Tribal Bankruptcy

08/15/12

The Wall Street Journal reported last week about a challenge to a bankruptcy filing by the Santa Ysabel Resort and Casino. The casino, located on a reservation outside San Diego, filed a chapter 11 case, listing debts of about $40 million. The bankruptcy filing is being contested by the debtor's lender on the grounds that Native American tribes are sovereign nations and they are cannot use chapter 11. The twist in this case is that the lender raising that argument and trying to get the Resort and Casino tossed out of bankruptcy is itself a federally-recognized Native American tribe, the Yavapai-Apache Nation. It bought the Resort and Casinos' debt from JPMorgan Chase.
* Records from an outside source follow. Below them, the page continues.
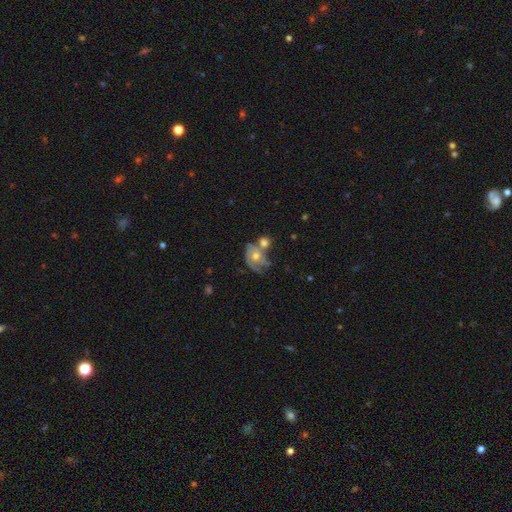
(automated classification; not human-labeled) The model was most divided on "merging": merger: 37%, none: 30%, major disturbance: 17%, minor disturbance: 16%. More confident: edge-on disk — no (97%); bar — no (79%); spiral arms — yes (79%); bulge size — moderate (71%); smooth or featured — featured or disk (65%).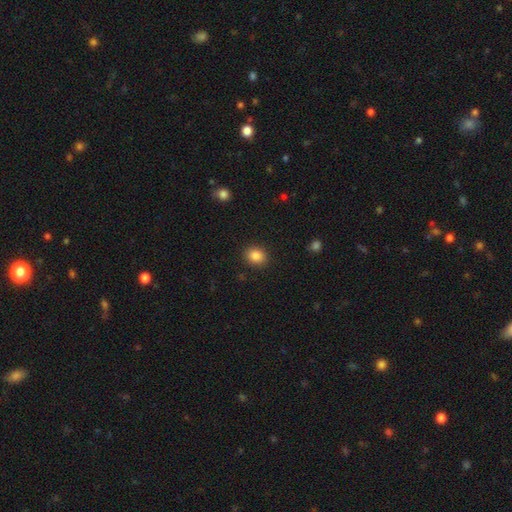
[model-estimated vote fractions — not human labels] smooth_or_featured: smooth (p=0.85) [alt: star or artifact p=0.10]
how_rounded: round (p=0.65) [alt: in between p=0.34]
merging: none (p=0.89) [alt: minor disturbance p=0.07]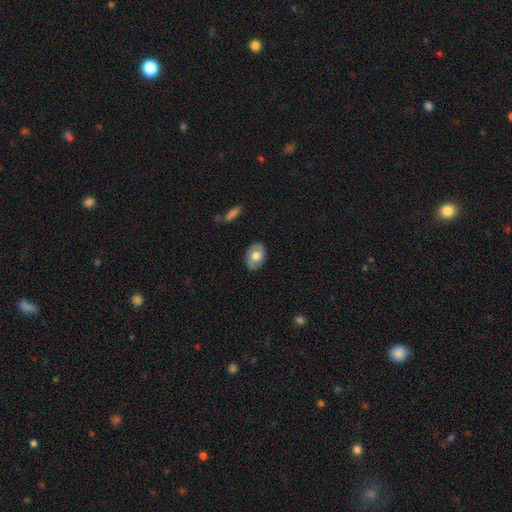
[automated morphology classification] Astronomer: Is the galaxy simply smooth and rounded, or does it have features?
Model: smooth — 63%.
When I was in practice I worked on some related issues. For example, whether a tribe who was a creditor of a debtor waived its sovereign immunity by filing a proof claim. The Santa Ysabel case seems to raise much more fundamental issues about the availability of bankruptcy protection. If Santa Ysabel cannot file chapter 11, could it somehow file chapter 15? Would it need its own tribal bankruptcy system to do so? Does it matter whether the resort had incorporated under state law (it apparently is unincorporated)? Does it matter if the resort were not located on tribal land, even if it were wholly owned by a tribe?